Channel 5 play ratings joker by reviving `It's A Knockout'
THE DAYS when helpless, wheezing laughter and saturated people dressed as snails were the biggest thing on television are long gone. But Channel 5 is hoping that, 17 years on, the country is still silly enough to enjoy It's A Knockout.
Stuart Hall is to return to the screen this autumn as the maniacal presenter of television's most chaotic game show. Channel 5 announced at the Montreux Television Festival that it would be pitting everyone from glee clubs to teams of accountants against each other in a series of silly challenges, which will remain largely unchanged from the show's heyday in the Seventies.

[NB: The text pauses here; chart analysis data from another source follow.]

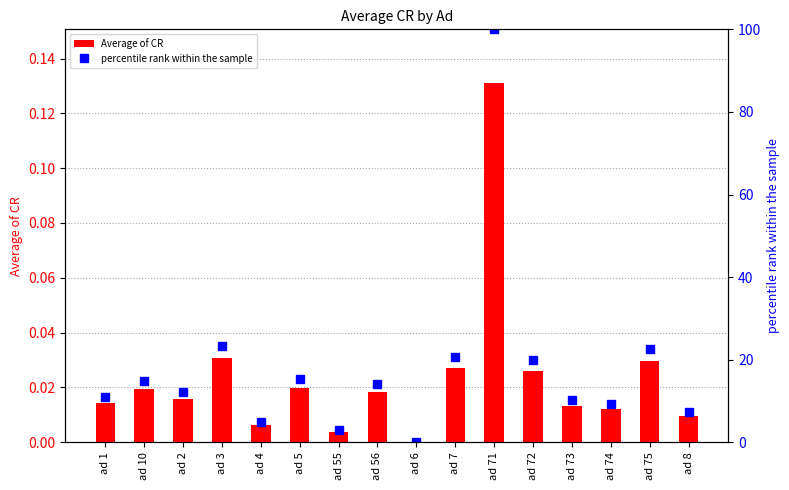

Rank the categories by percentile rank within the sample value from lowest to highest.

ad 6, ad 55, ad 4, ad 8, ad 74, ad 73, ad 1, ad 2, ad 56, ad 10, ad 5, ad 72, ad 7, ad 75, ad 3, ad 71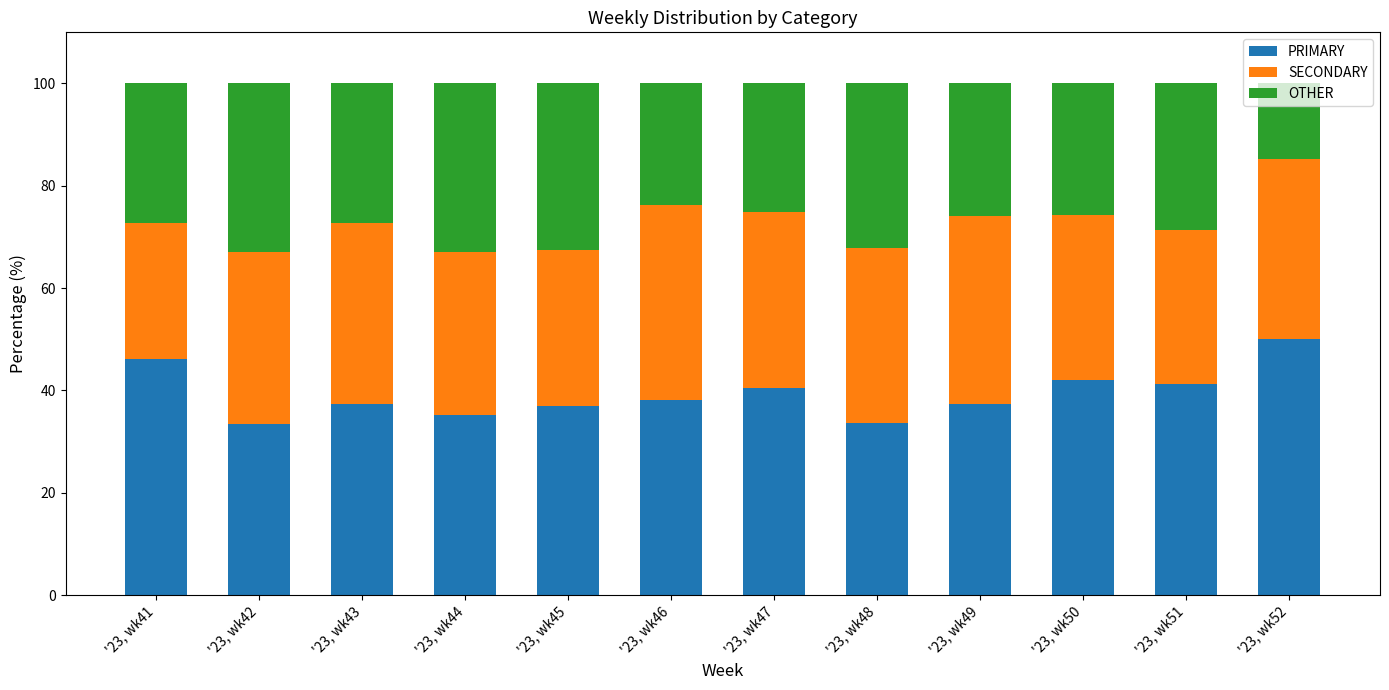

What are all the series names shown in the legend?

PRIMARY, SECONDARY, OTHER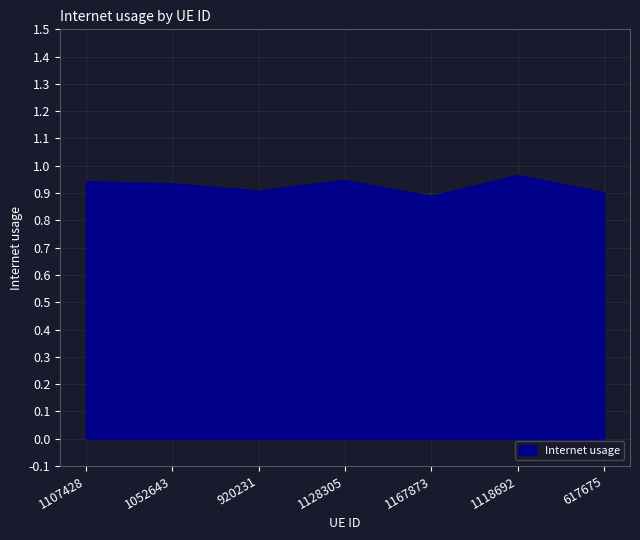

What position from the left is 1052643?

2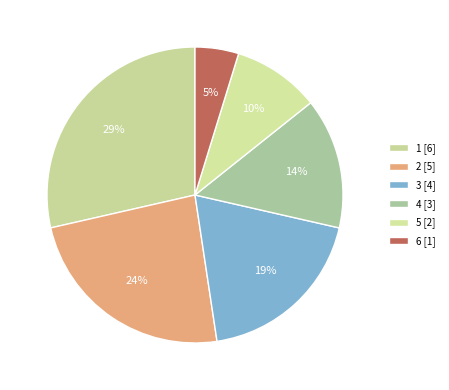

Does 1 represent more than half of the total?

No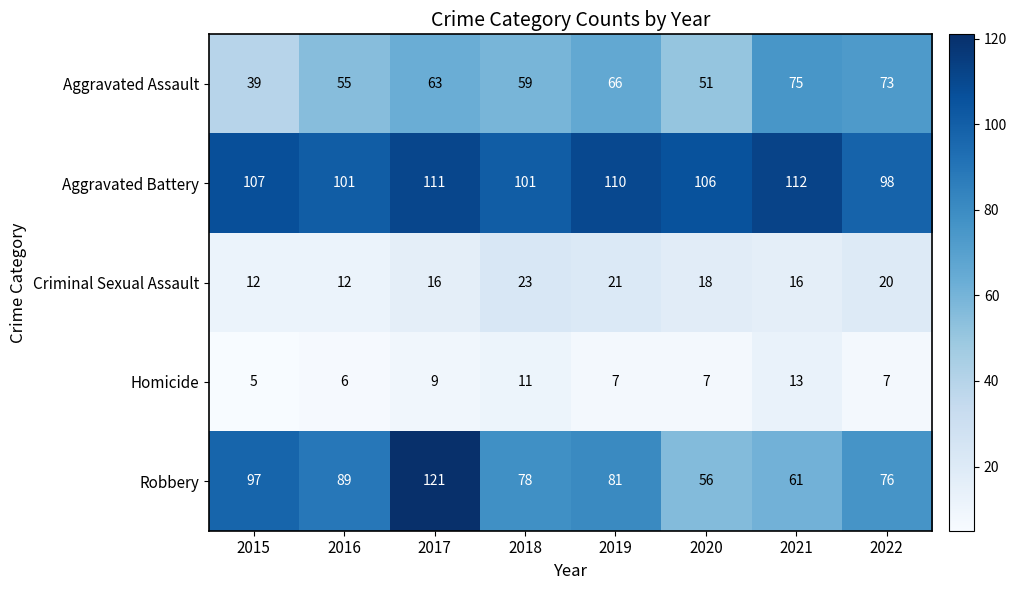

What is the spread (max minus min) of values at 2016?

95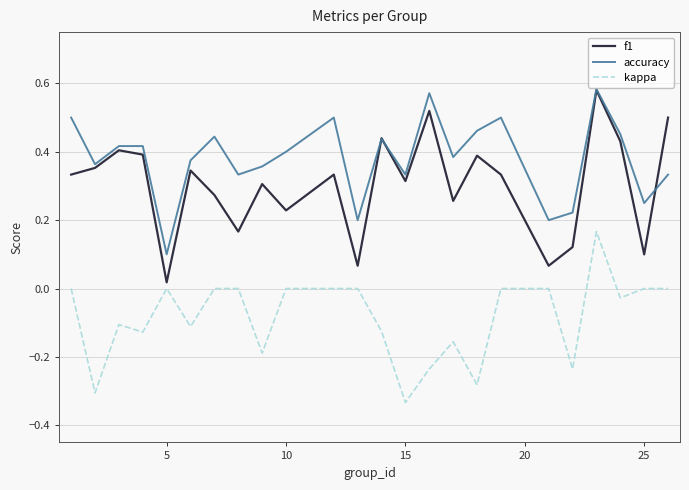

Rank the series by their average value, from highest to lowest.

accuracy, f1, kappa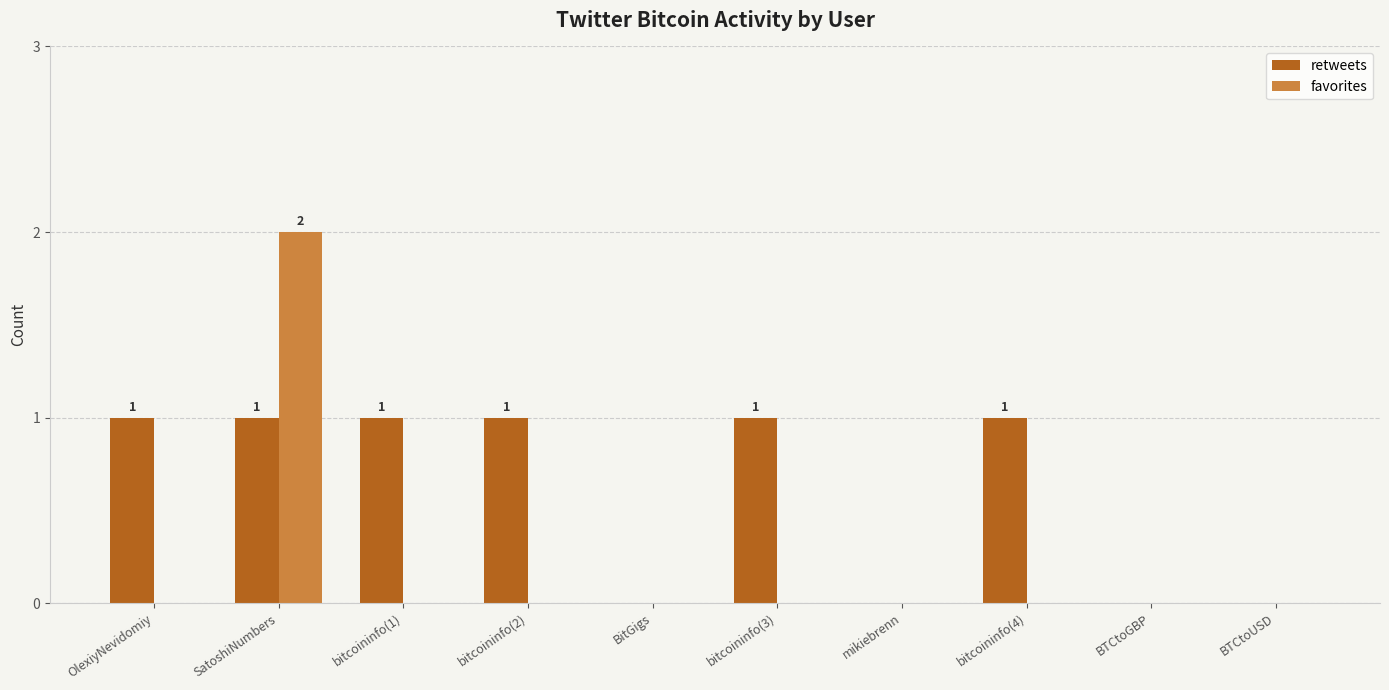

Which series has the largest total across all categories?

retweets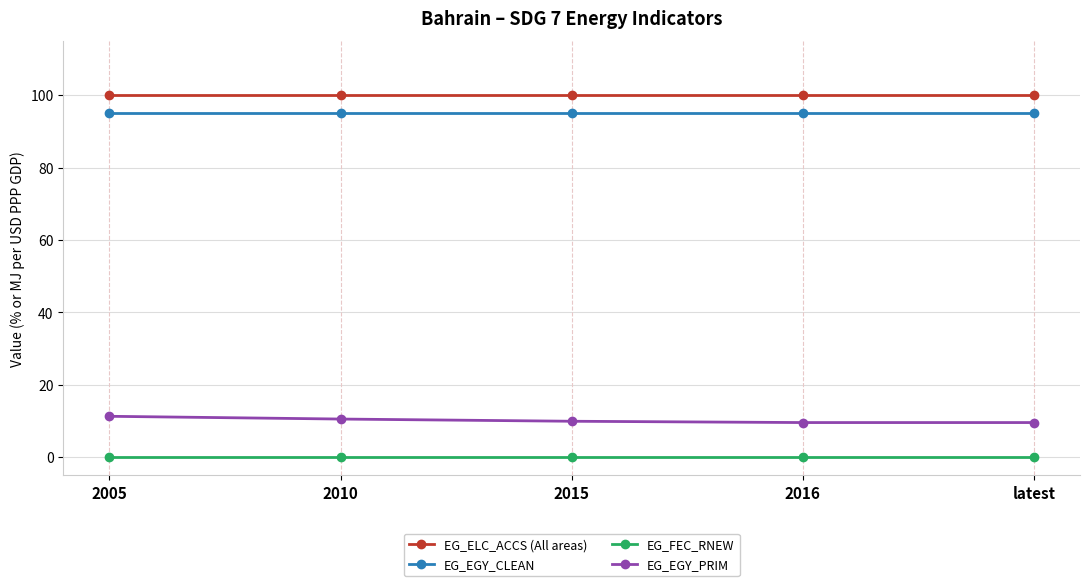

The EG_FEC_RNEW series shows 0.0 at latest. True or false?

True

For those too young to remember, It's A Knockout was an outdoor game show that entailed adults in preposterous costumes taking part in elaborate relay races. At its peak, the show pulled in more than 18 million viewers and if Channel 5 can get a fraction of that, it will be worth the embarrassment of disinterring a programme that gives the lie to the notion that British television has dumbed down in recent years.
Channel 5 is to keep the show domestic for a year before trying to revive that emblem of pan-European co-operation, Jeux Sans Frontieres. Most aspects of the old programme will be resurrected, including "the joker".- which doubles the score on a chosen event - an updated version of the Ronnie Hazelhurst-penned theme tune and lots of water.
The producers of the show are undaunted by its past: "We will remain faithful to the ethos of the programme," said Robin Greene, of the production company Ronin, which has bought the rights to the show from Mr Hall. "We will update it and give it a more contemporary feel, but we certainly don't want to make it too funky and young. We want all the family to tune in."